NPR begins broadcasting from new $201M facility

NPR begins broadcasting from new $201 million all-digital headquarters in NoMa section of DC

WASHINGTON (AP) -- NPR is moving to a new $201 million headquarters with all digital equipment in Washington, leaving its analog radio gear behind.

The public radio network began broadcasting Saturday from its new home, nine blocks north of the Capitol in the rapidly gentrifying NoMa neighborhood. NPR is consolidating its 800 Washington-based employees in one massive building after being spread across several sites for years.

The flagship shows "All Things Considered" and "Morning Edition" will migrate to the new facility over the next week. "Weekend Edition" was first to broadcast from the new studios.

According to an NPR fact sheet about the new facility, it was designed to accommodate the network's evolution from a radio broadcaster to a multimedia operation. It includes an open, two-story newsroom where news, music and digital staff work together. Audio is transmitted through a fiber network, and video screens are placed throughout the building. New studios were designed with public viewing areas, and free tours will be offered daily beginning in June.

There's also an outdoor plaza, a store, a performance studio that seats 250 and museum-style exhibits in the lobby.

The building's elevators feature the voice of NPR's special correspondent Susan Stamberg, who joined the staff in 1971, announcing each floor and saying "going up." This is her fourth move with NPR, and she was giddy, sitting in her new desk Monday.

"It's just such a marker of progress and what our history has been and all the things that have happened in news and journalism and broadcasting over all of these years," Stamberg said. "This is a building about the future, I think."

NPR's last home was built around 1990s technology and tape machines.

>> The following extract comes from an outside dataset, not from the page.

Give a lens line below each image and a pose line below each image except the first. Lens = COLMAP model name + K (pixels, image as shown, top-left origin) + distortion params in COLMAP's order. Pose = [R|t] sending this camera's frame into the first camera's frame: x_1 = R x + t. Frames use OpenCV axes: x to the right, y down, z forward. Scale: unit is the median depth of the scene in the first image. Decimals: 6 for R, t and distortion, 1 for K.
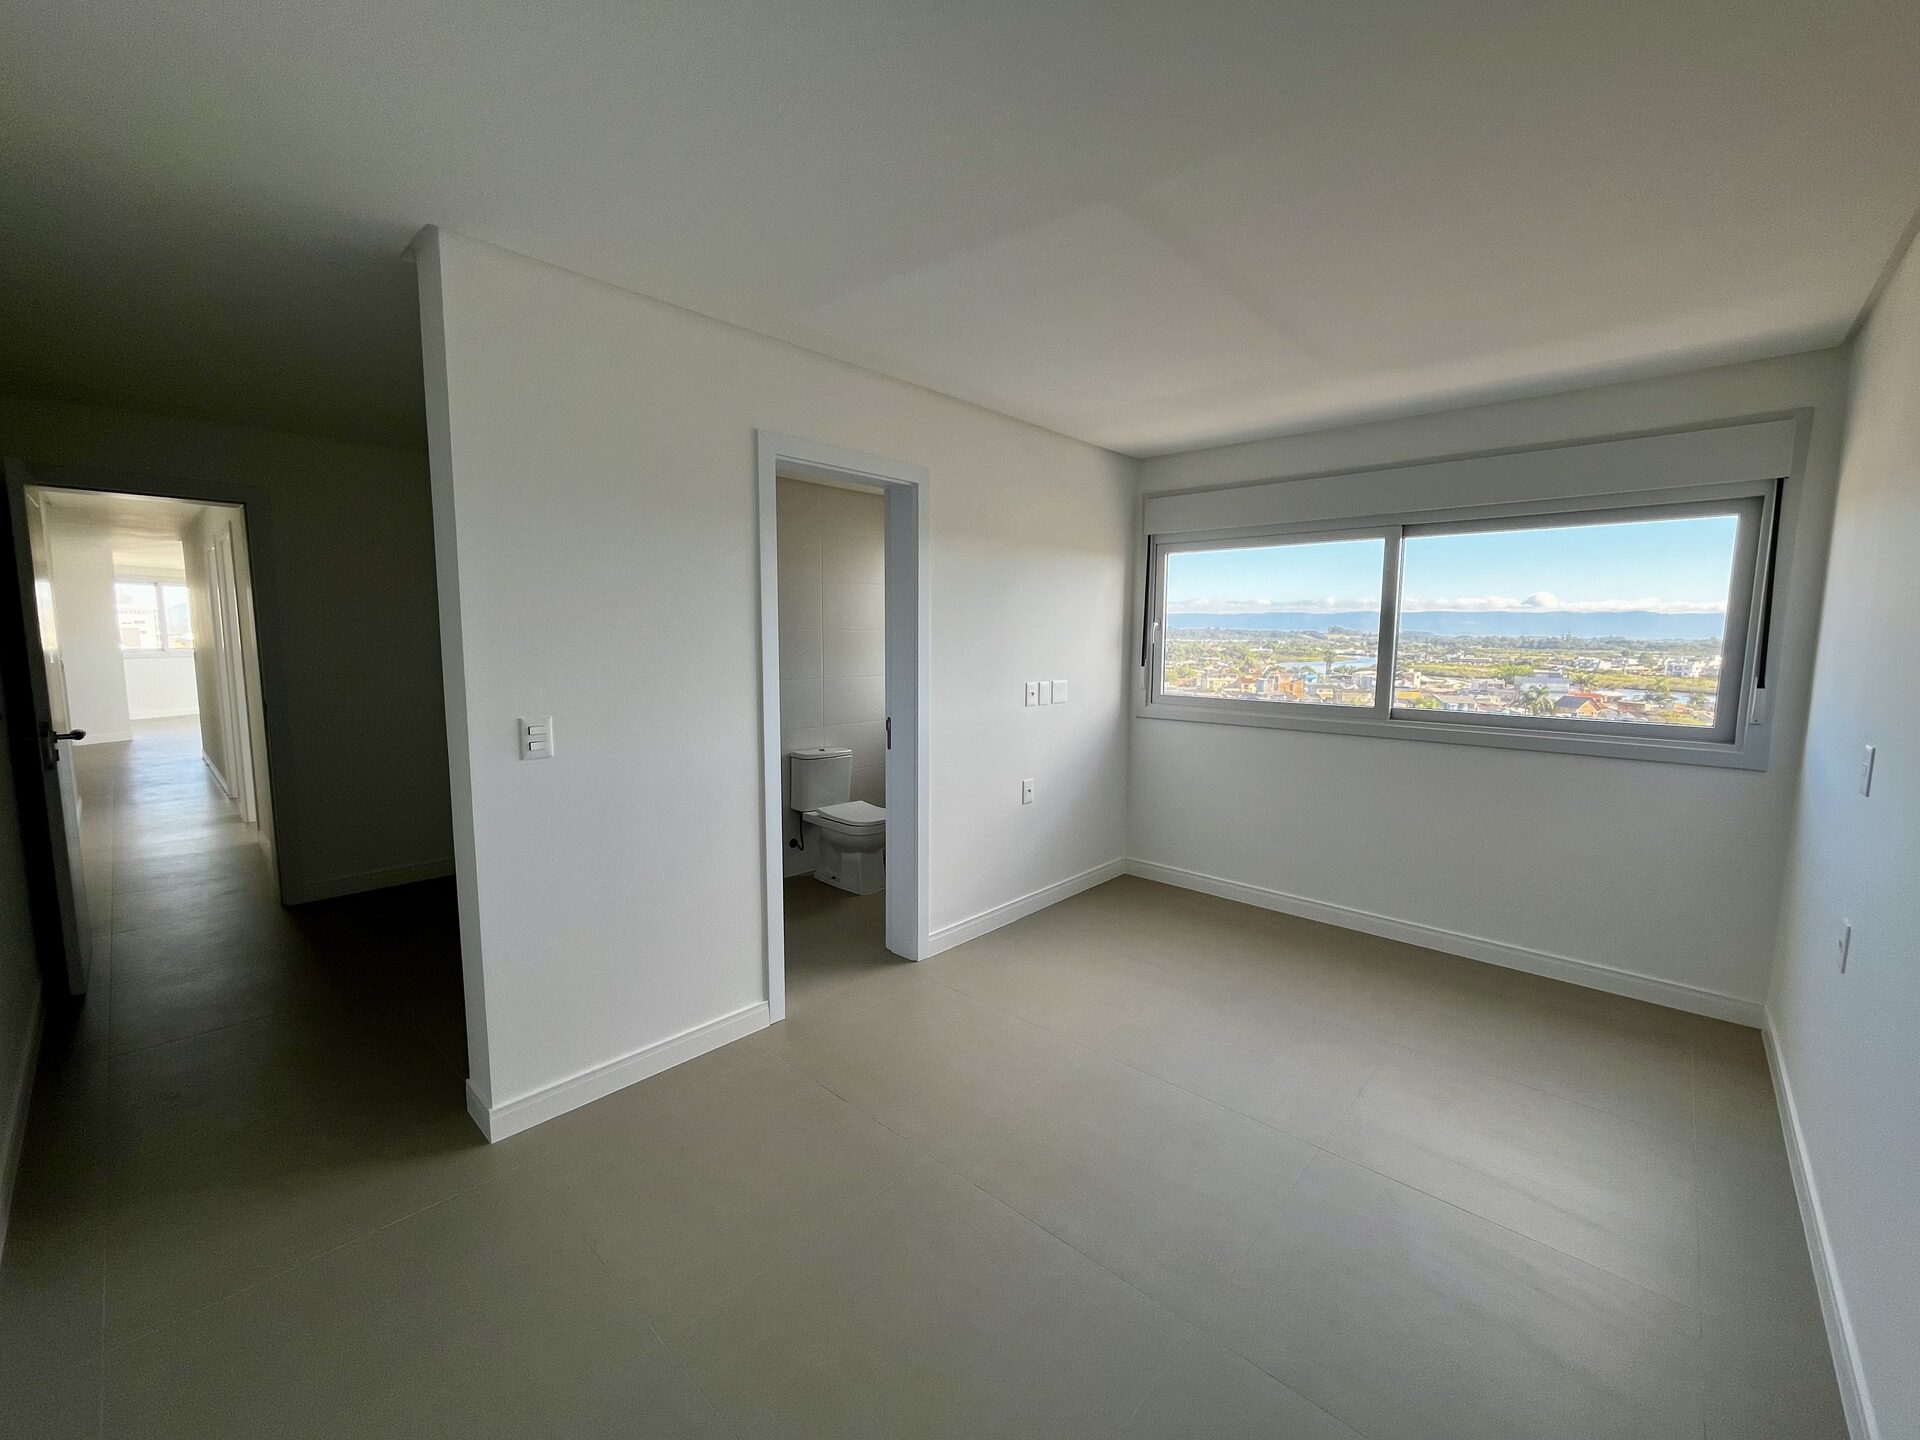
lens RADIAL K [[767.0, 0, 949.3], [0, 767.0, 729.6], [0, 0, 1]] dist [-0.002101, -0.000247]
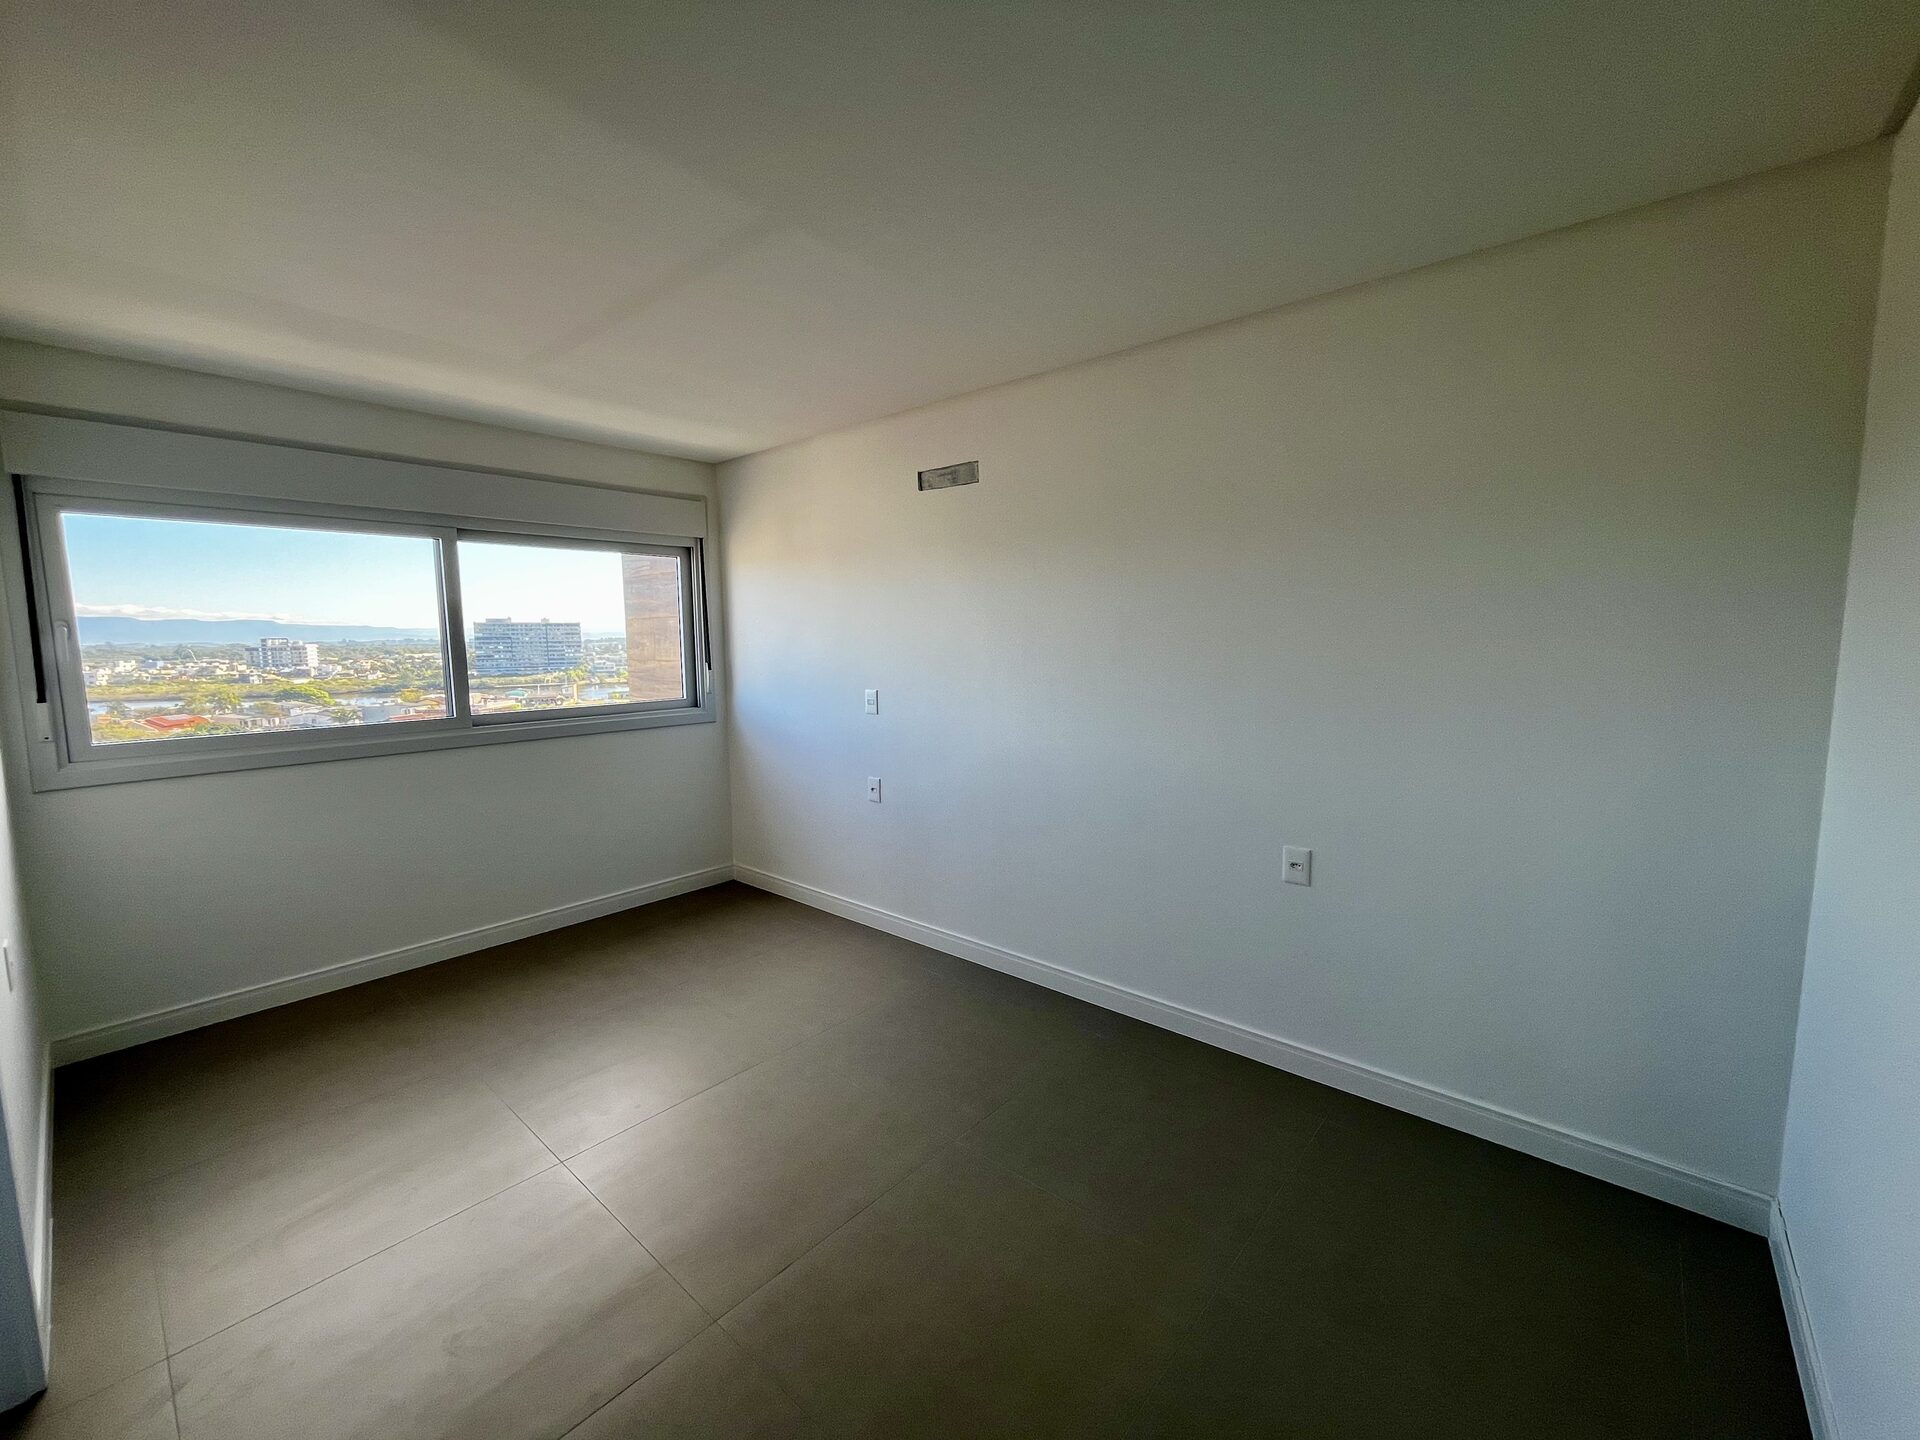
lens RADIAL K [[767.0, 0, 951.5], [0, 767.0, 726.4], [0, 0, 1]] dist [-0.002101, -0.000247]
pose [[-0.042183, -0.125570, 0.991188, -0.387507], [0.135038, 0.982251, 0.130185, -0.053823], [-0.989942, 0.139339, -0.024477, 0.386114]]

It served as the headquarters for more than 19 years. NPR has been based in Washington since its founding in 1970.

The public broadcaster converted an old four-story warehouse that once housed a workshop that made telephone booths — and added seven stories of new construction to the structure. The network spent $201 million over six years to build the new facility, funded with tax-exempt bonds, proceeds from the sale of NPR's old building downtown and individual gifts.

NPR also has 17 foreign bureaus, 17 U.S. bureaus and a studio in Culver City, Calif. The network says it reaches 26 million radio listeners each week and about 20 million people monthly on digital platforms.